::: Page excerpt
We should probably note in the CHANGELOG (and release draft) that we recommend using IP addresses for announce-addr and addr configs in public nodes until DNS records are more widely recognized.

NicolasDorier commented 1 year ago

@rustyrussell I think that's fine about jsonrpc v2. I tried to add it on our library and tested it against old nodes, and they accept it, so we can add it to our lib and support still old nodes.

NicolasDorier commented 1 year ago

@m-schmoock I agree with @whitslack. The DNS name validation should be relaxed. I stumbled into this because in our test environment 2 lightning nodes in docker containers connected together on a local network. One of the hostname was lightningd_dest. Before it was working fine.

m-schmoock commented 1 year ago

Yeah, @m-schmoock please relax this requirement for the imminent point release?

We should probably note in the CHANGELOG (and release draft) that we recommend using IP addresses for announce-addr and addr configs in public nodes until DNS records are more widely recognized.
::::::
::: Supplied data
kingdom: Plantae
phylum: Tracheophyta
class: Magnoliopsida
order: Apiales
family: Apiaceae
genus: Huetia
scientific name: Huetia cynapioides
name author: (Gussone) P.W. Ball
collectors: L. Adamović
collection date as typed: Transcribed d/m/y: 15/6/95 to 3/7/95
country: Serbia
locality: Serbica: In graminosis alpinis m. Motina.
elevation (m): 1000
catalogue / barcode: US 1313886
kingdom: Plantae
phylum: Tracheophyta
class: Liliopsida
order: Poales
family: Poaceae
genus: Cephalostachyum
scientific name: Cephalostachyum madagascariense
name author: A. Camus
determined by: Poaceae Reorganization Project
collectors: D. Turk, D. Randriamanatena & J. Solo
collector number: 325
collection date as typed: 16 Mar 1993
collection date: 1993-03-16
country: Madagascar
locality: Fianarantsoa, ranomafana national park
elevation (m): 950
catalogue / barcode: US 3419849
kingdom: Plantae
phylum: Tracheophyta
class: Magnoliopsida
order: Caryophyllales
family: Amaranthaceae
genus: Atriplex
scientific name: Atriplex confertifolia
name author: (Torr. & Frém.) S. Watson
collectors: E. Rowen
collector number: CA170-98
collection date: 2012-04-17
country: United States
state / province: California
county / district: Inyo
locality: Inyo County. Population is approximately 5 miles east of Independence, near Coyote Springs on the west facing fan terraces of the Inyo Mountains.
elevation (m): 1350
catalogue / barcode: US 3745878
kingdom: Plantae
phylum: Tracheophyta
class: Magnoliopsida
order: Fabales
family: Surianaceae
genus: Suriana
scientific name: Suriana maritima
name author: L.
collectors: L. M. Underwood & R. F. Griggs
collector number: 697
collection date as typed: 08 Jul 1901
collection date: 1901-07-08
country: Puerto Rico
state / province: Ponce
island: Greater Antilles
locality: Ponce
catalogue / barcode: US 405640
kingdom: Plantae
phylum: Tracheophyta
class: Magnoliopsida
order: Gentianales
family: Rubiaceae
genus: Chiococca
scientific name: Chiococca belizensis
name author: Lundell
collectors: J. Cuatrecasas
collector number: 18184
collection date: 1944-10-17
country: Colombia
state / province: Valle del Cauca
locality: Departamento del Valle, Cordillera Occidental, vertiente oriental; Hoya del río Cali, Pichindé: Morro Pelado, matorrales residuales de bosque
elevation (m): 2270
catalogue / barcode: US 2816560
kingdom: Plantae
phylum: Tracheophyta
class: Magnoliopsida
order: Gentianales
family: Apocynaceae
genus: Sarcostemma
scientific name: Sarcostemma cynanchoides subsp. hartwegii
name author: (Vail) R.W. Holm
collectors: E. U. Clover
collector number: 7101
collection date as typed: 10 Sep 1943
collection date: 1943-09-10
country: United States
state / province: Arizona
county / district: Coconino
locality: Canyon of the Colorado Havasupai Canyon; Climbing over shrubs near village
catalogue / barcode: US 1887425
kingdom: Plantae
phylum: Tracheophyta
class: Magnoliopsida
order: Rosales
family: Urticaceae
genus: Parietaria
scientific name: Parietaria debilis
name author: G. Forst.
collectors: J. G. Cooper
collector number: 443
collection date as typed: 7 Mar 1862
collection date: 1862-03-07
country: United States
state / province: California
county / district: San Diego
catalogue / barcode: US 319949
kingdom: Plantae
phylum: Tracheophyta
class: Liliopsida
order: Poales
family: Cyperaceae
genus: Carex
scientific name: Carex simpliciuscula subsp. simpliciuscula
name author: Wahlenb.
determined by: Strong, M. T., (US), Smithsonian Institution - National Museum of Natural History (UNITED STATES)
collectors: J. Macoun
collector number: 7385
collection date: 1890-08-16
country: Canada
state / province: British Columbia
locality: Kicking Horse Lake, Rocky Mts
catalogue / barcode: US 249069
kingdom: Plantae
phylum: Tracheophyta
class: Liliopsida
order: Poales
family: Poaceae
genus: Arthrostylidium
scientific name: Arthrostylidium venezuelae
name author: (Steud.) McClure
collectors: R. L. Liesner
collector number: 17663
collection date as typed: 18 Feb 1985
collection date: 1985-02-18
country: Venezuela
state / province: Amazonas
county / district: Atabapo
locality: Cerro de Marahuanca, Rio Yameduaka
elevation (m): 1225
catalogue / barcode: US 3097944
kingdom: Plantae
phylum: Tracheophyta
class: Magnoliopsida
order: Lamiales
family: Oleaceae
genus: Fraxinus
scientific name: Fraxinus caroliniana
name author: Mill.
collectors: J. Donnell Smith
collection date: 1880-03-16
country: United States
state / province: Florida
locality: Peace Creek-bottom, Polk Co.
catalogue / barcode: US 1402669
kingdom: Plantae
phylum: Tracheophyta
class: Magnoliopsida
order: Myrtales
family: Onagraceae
::::::
◆ Exercise directions ◆
Write the next part of the comment thread about relaxing DNS name validation for node addresses, picking up after its last sentence.

◆ Answer box ◆
whitslack commented 1 year ago

On a related note, why do you reject uppercase characters in domain names? DNS labels are case-insensitive. Quoting IETF RFC 1035 again:

For all parts of the DNS that are part of the official protocol, all comparisons between character strings (e.g., labels, domain names, etc.) are done in a case-insensitive manner. At present, this rule is in force throughout the domain system without exception. However, future additions beyond current usage may need to use the full binary octet capabilities in names, so attempts to store domain names in 7-bit ASCII or use of special bytes to terminate labels, etc., should be avoided.

When data enters the domain system, its original case should be preserved whenever possible. In certain circumstances this cannot be done. For example, if two RRs are stored in a database, one at x.y and one at X.Y, they are actually stored at the same place in the database, and hence only one casing would be preserved. The basic rule is that case can be discarded only when data is used to define structure in a database, and two names are identical when compared in a case insensitive manner.

m-schmoock commented 1 year ago

@whitslack No special reason, initially this was because man 7 hostname said

Valid characters for hostnames are ASCII(7) letters from a to z, the digits from 0 to 9, and the hyphen (-).  A hostname may not start with a hyphen.

... And I didn't read to the part where it says

If a case-insensitive match is found between the hostname to be resolved and the first field of a line in the file, the substituted name is looked up with no further processing.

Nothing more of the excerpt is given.